La gente che ha dei guai seri noi la facciamo sentire stupida, le dice William e per un poco Lucy concorda e sente che “il mormorio di una guerra civile sembrava muoversi intorno… come una brezza che non percepivo sulla pelle ma di cui sentivo la presenza”. Ma come può perdonare a questa gente il razzismo e la difesa di un antico privilegio? Che empatia può avere verso chi somiglia così tanto a sé stessa bambina, a sua sorella, alla loro solitudine e vergogna per essere cresciute così sole e affamate, per chi ritorce sugli altri le parole orribili che gli sono state rivolte e una terribile mancanza di amore? Lascio a voi seguire la direzione che prende il romanzo di Strout, ma in questi giorni più che mai le parole di William non mi lasciano:  abbandoniamo le persone alla loro disperazione, passiamo il tempo a farle sentire stupide e poi ne passiamo molto di più a temerle e a chiederci come fare a proteggerci da loro.

Ci siamo stati.

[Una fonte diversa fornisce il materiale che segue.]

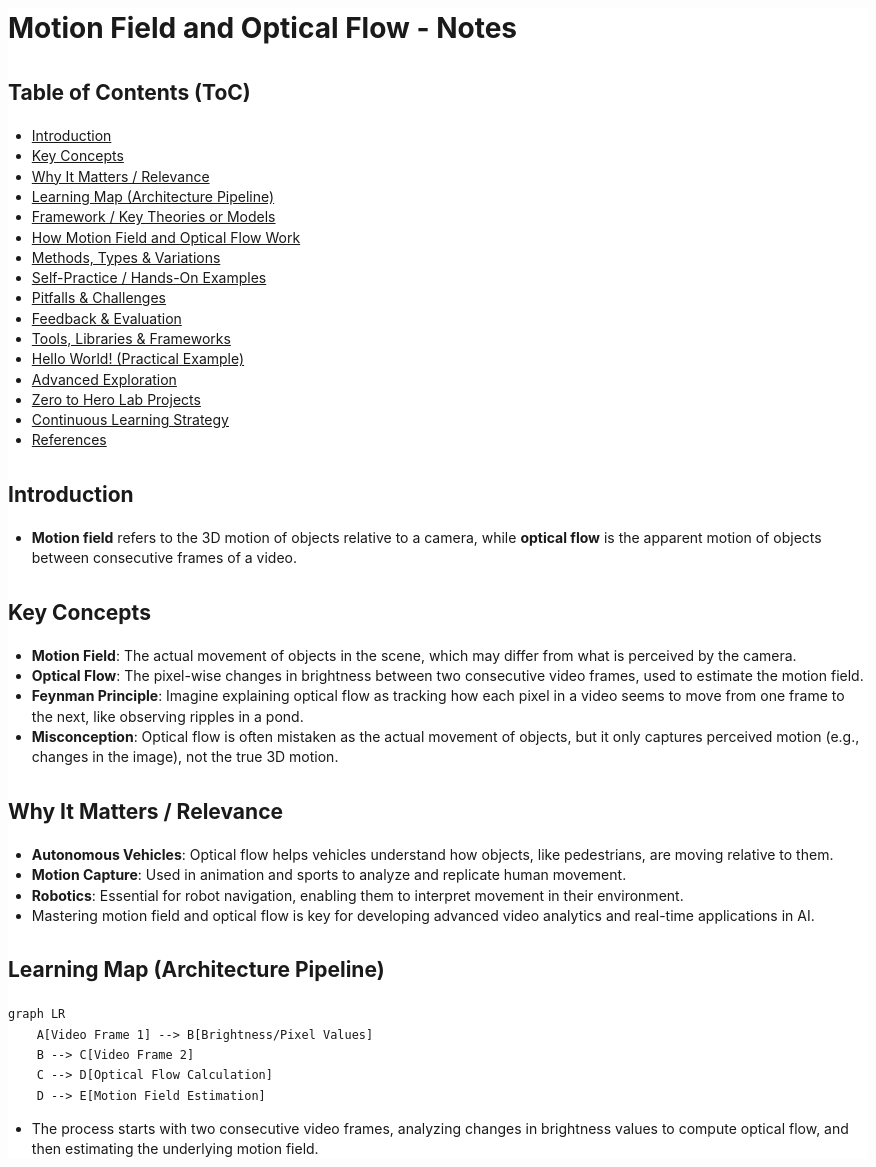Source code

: # Motion Field and Optical Flow - Notes

## Table of Contents (ToC)
  - [Introduction](#introduction)
  - [Key Concepts](#key-concepts)
  - [Why It Matters / Relevance](#why-it-matters--relevance)
  - [Learning Map (Architecture Pipeline)](#learning-map-architecture-pipeline)
  - [Framework / Key Theories or Models](#framework--key-theories-or-models)
  - [How Motion Field and Optical Flow Work](#how-motion-field-and-optical-flow-work)
  - [Methods, Types \& Variations](#methods-types--variations)
  - [Self-Practice / Hands-On Examples](#self-practice--hands-on-examples)
  - [Pitfalls \& Challenges](#pitfalls--challenges)
  - [Feedback \& Evaluation](#feedback--evaluation)
  - [Tools, Libraries \& Frameworks](#tools-libraries--frameworks)
  - [Hello World! (Practical Example)](#hello-world-practical-example)
  - [Advanced Exploration](#advanced-exploration)
  - [Zero to Hero Lab Projects](#zero-to-hero-lab-projects)
  - [Continuous Learning Strategy](#continuous-learning-strategy)
  - [References](#references)

## Introduction
- **Motion field** refers to the 3D motion of objects relative to a camera, while **optical flow** is the apparent motion of objects between consecutive frames of a video.

## Key Concepts
- **Motion Field**: The actual movement of objects in the scene, which may differ from what is perceived by the camera.
- **Optical Flow**: The pixel-wise changes in brightness between two consecutive video frames, used to estimate the motion field.
- **Feynman Principle**: Imagine explaining optical flow as tracking how each pixel in a video seems to move from one frame to the next, like observing ripples in a pond.
- **Misconception**: Optical flow is often mistaken as the actual movement of objects, but it only captures perceived motion (e.g., changes in the image), not the true 3D motion.

## Why It Matters / Relevance
- **Autonomous Vehicles**: Optical flow helps vehicles understand how objects, like pedestrians, are moving relative to them.
- **Motion Capture**: Used in animation and sports to analyze and replicate human movement.
- **Robotics**: Essential for robot navigation, enabling them to interpret movement in their environment.
- Mastering motion field and optical flow is key for developing advanced video analytics and real-time applications in AI.

## Learning Map (Architecture Pipeline)
```mermaid
graph LR
    A[Video Frame 1] --> B[Brightness/Pixel Values]
    B --> C[Video Frame 2]
    C --> D[Optical Flow Calculation]
    D --> E[Motion Field Estimation]
```
- The process starts with two consecutive video frames, analyzing changes in brightness values to compute optical flow, and then estimating the underlying motion field.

Abbiamo visto il tempo fermarsi e abbiamo avuto paura che non ne saremmo usciti. Abbiamo imparato a lavarci le mani e a tenere su la mascherina o a notare quando non succedeva. Abbiamo temuto gli altri o li abbiamo cercati di nascosto. Abbiamo seppellito moltissime persone. Eppure quando il romanzo di Strout comincia e William fa le cose giuste per salvare la vita di tutti passiamo le prime pagine a lottare contro questa capacità di prevedere, contro la parola stessa pandemia, perché sembra giusto che appartenga alle distopie letterarie e non sia fatta per strabordare mai oltre la pagina.

Con straordinaria e solo apparente semplicità per il modo unico in cui la lettura scorre veloce, Elizabeth Strout ha interpretato la voce di una scrittrice che ormai conosce bene e le fa vivere una storia che assomiglia più a un’allucinazione collettiva che a un ricordo reale.  Per un gusto squisitamente letterario, mentre lo fa ci permette di rincontrare tra le stesse pagine Olive Kitteridge ma su questo non dirò altro perché la sua presenza nel libro è un regalo a chi legge e ciascuno potrà scartarlo da sé.

Dirò invece che un romanzo così agile e vivo riesce a reinterpretare quei giorni con una forza che ci aiuta dolcemente a farci i conti dopo che per lungo tempo non abbiamo voluto ripensarci. Come Mildred, un personaggio dell’infanzia di Lucy che quando passava davanti all’edificio in cui era morte il marito guardava dall’altra parte. Che altro possiamo fare, scrive Strout, per arrivare in fondo.

Adesso che in fondo ci siamo arrivati invece possiamo voltarci a guardare e sapendo che il mondo prima o poi ci prenderà a bastonate sbrigarci a fare quella telefonata, a dire la verità, a far muovere il tempo con lo spazio e le persone che ci rimbalzano intorno in attesa di incontrarci.